Merci Jack, de me l'avoir fait comprendre."

Aurore Dulac

Faire un shooting pour montrer que les cicatrices aussi sont belles.

Une proposition alléchante. Les clichés manquants à mon book !

« Vous allez faire la une ! » disait mon agent. J’ai déjà imaginé mon visage pétillant de vie et rayonnant de gaieté sur la couverture de GALA.

Mon profil correspondait en tous points à ce qu’ils recherchaient.

Croyant beaucoup aux signes du destin, je sentais que les étoiles étaient avec moi !

Yeux verts. Cheveux blonds et longs.
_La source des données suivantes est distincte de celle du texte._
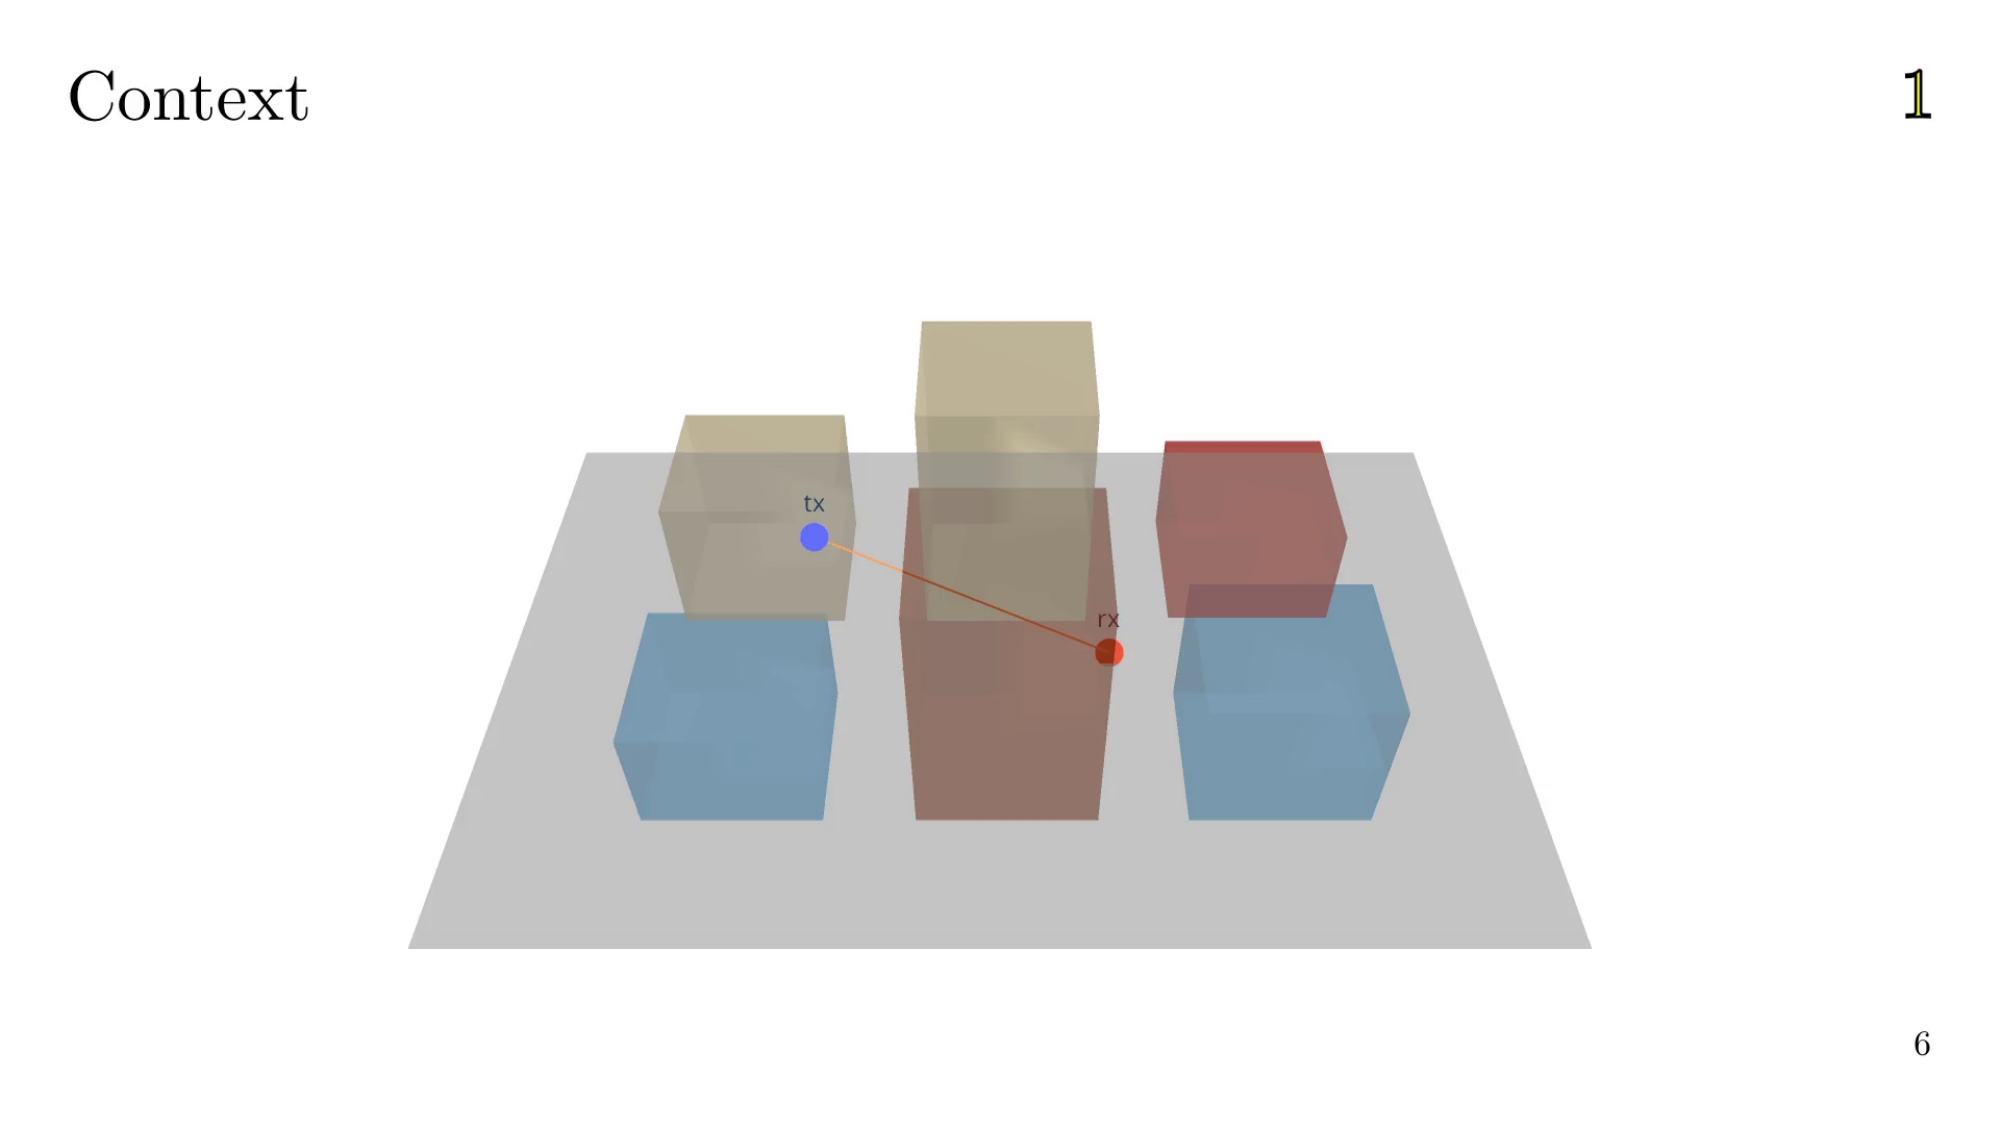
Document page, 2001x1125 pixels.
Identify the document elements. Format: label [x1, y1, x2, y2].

text_box [0, 0, 2000, 1125]
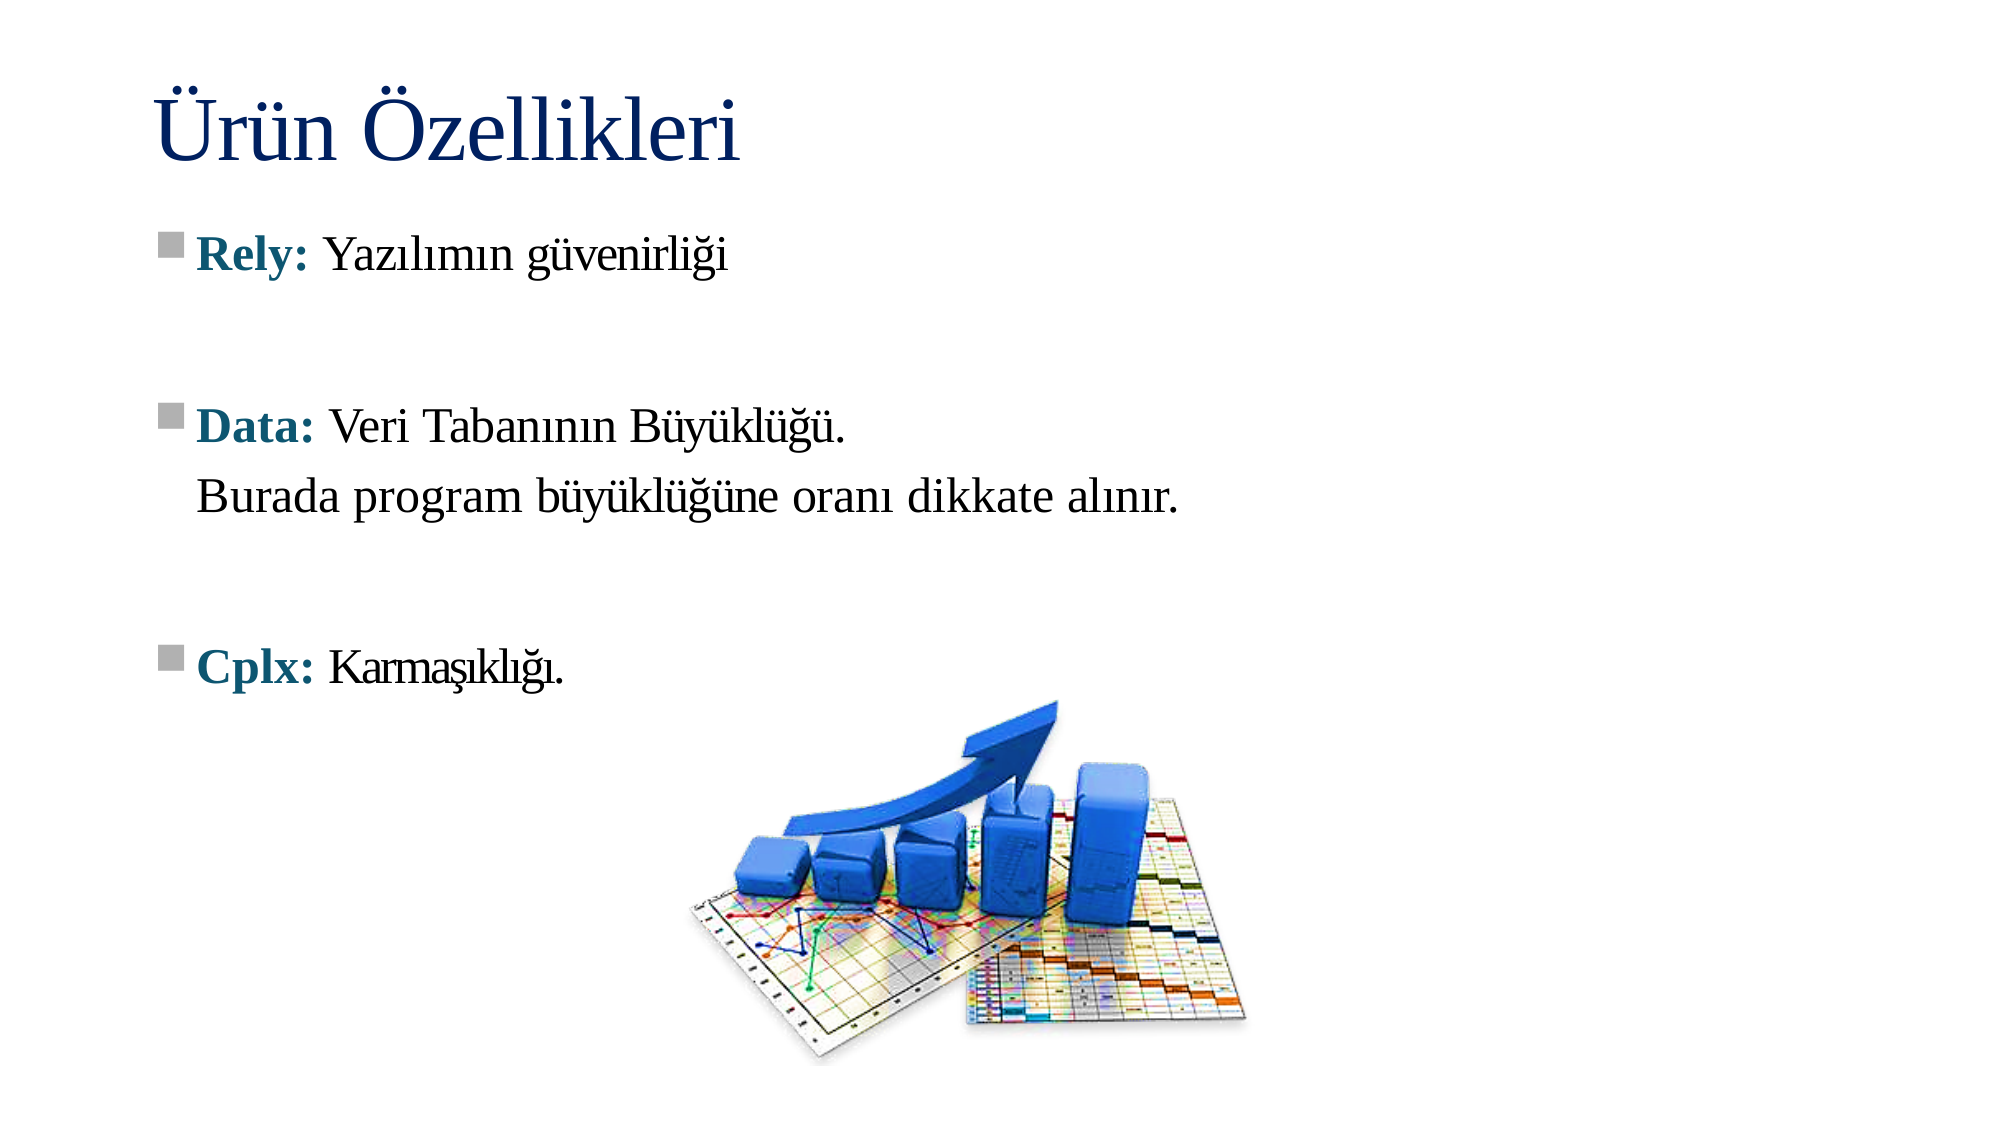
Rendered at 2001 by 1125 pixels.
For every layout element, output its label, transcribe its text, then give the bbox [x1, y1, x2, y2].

Une taille 38. Une poitrine tout à fait correcte, sans être trop généreuse.
Des brûlures sur la partie supérieure gauche du corps.
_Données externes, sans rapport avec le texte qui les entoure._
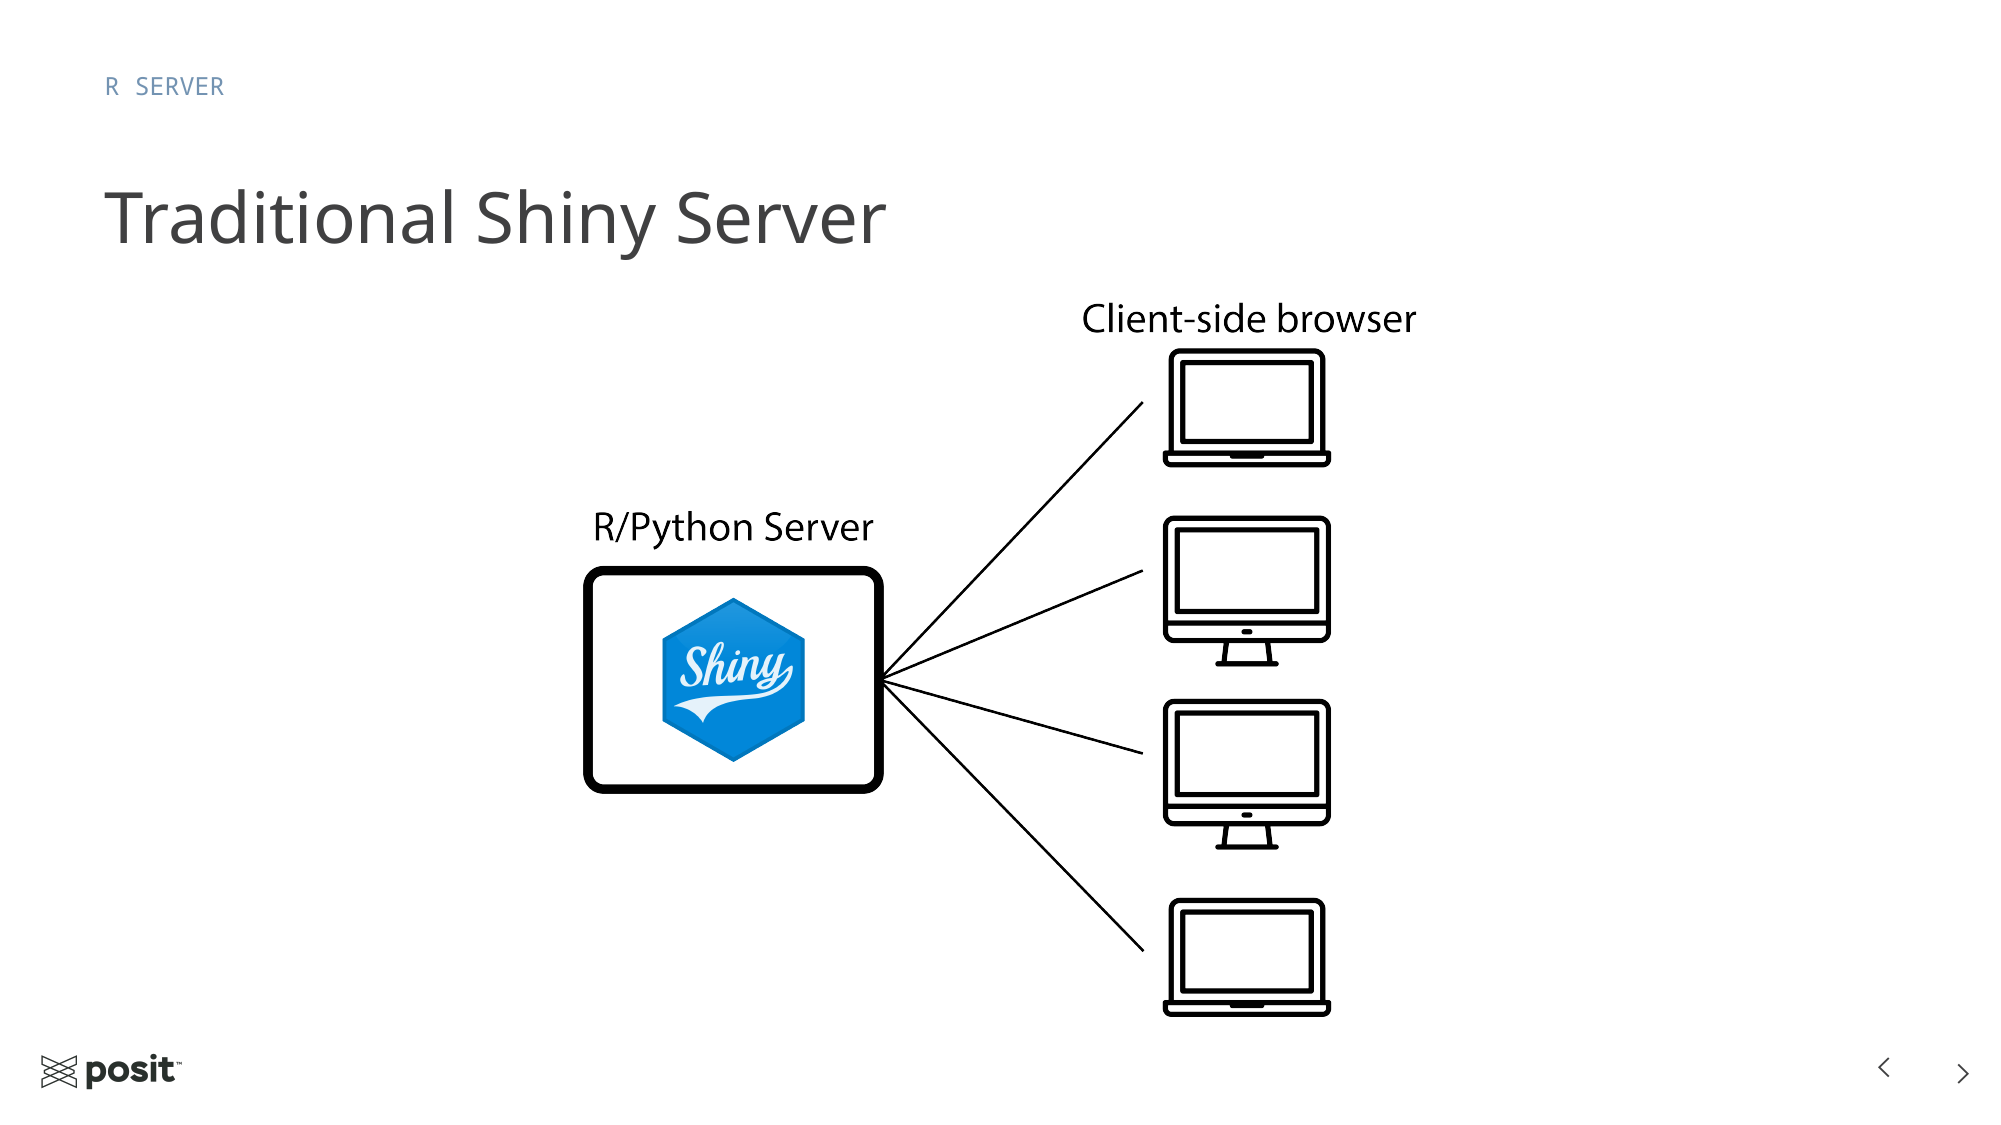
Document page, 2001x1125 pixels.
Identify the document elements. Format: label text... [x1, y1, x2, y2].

title Traditional Shiny Server [89, 108, 1815, 333]
list R SERVER [89, 65, 639, 109]
picture [41, 1053, 182, 1090]
picture [583, 297, 1417, 1017]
Bingo ! Mon agent venait de décrocher le Jackpot !

Le jour J. Au moment d’enfiler ma tenue je comprends qu’on veut me donner une apparence de guerrière. Pas franchement le genre de tenue glamour que j’ai l’habitude de porter.

Sous les projecteurs je prends la pose.
Le photographe me fait signe en braillant.
-Pas de sourire. T’es une guerrière !

Déconfite, je pense à toutes mes amies qui ont déjà prévenues leurs amies, que j’allais faire la une de GALA…
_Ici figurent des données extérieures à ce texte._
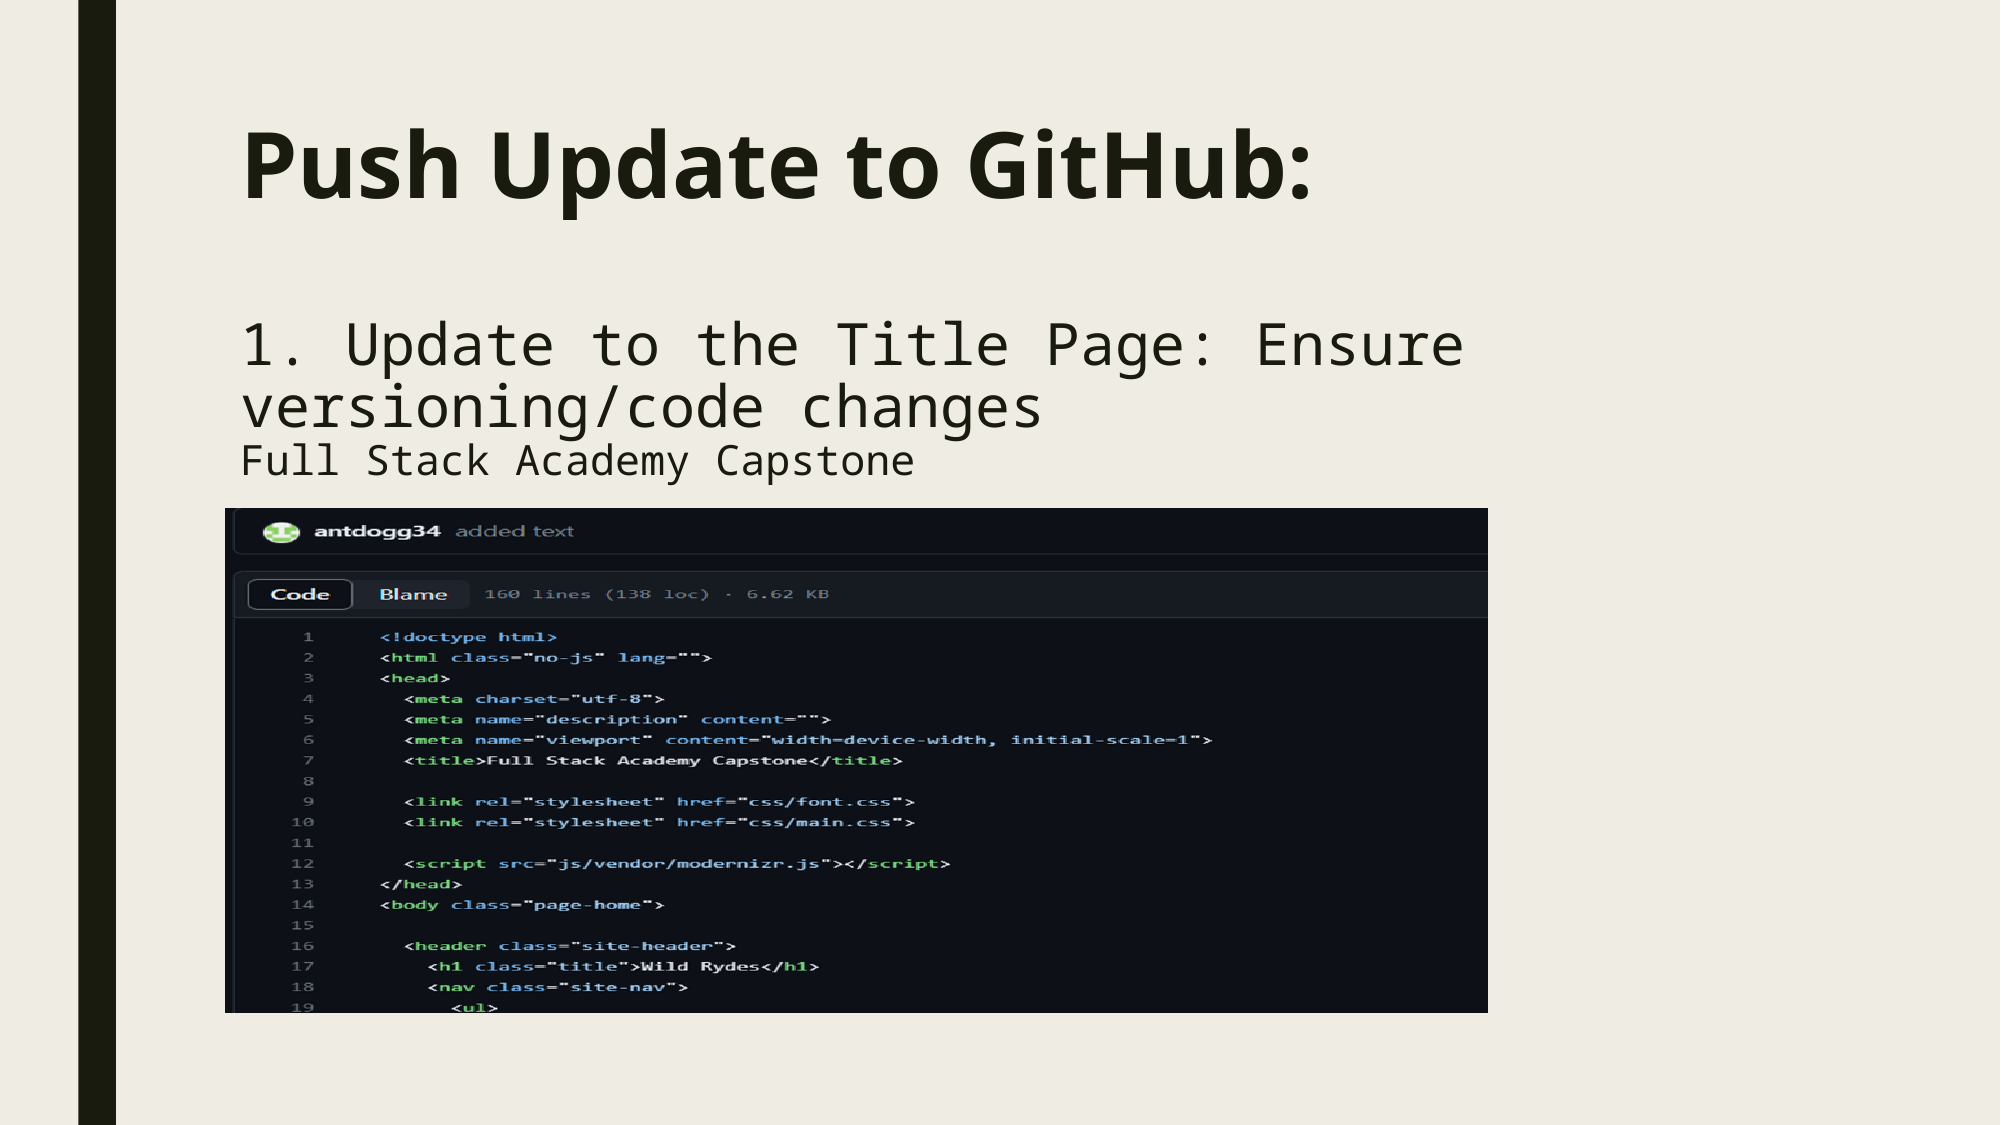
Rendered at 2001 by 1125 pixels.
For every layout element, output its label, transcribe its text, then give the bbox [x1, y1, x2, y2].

title Push Update to GitHub: 1. Update to the Title Page: Ensure versioning/code changes Full Stack Academy Capstone [225, 112, 1806, 1035]
picture [224, 508, 1488, 1013]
A la fin de la séance photo, j’ai toujours une tête atterrée et le visage renfrogné.
Le photographe fait défiler les clichés sur l’écran, visiblement ravi du résultat.
-Votre agent a raison. Quel talent ! Vous faites une de ces gueules !

Morgane Danet

Hé ben voilà le résultat. Tout le monde me disait de ne pas me mettre en ménage avec cet homme réputé à être violent. Avec mon caractère qui veut toujours contredire tout le monde, à ne jamais écouter les autres, je paie mes erreurs. Au début tout allait bien. Puis un jour, j'ai reçu une première giffle. Je n'ai pas apprécié, j'ai fait savoir; Mais j'ai sous-estimé sa réaction. Il est devenu un monstre. Il n'a pas vraiment aimé ma réaction. Il aurait préféré que je devienne victime.  Alors, il ne s'est pas arrêté là. Il m'a insulté en me traitant de pute avec ma tenue provocante. Il s'attaque une deuxième fois, il me pousse contre le mur. Je l'ai traité de taré, de dingue, de fou, d'aller en psychatrie. Sa hargne augmente au fil des mots et la mienne aussi. Il me tire sur les cheveux et m'attire jusqu'au canapé. Je le tape avec mes petits poings, il rit, il me traite de salope, il me crie qu'il va m'arranger le portrait pour qu'aucun homme ne me touche jusqu'à la fin de ma vie. Je hurle, il me relâche. Je crois recevoir d'autres gifles, je protège mon visage. Il part, j'essaie de m'enfuir. J'essaie d'ouvrir la porte. C'est fermé à clé et la clé n'est pas dans la serrure. C'est fini pour moi. Il revient avec une bouteille. Il projete sur mon visage, mon cou. Il brûle ma peau. Il ricane satisfait de son action. Aujourd'hui, que me reste-t-il ? Le regard des gens qui regarde que ça. Je n'existe plus à part un dégoût.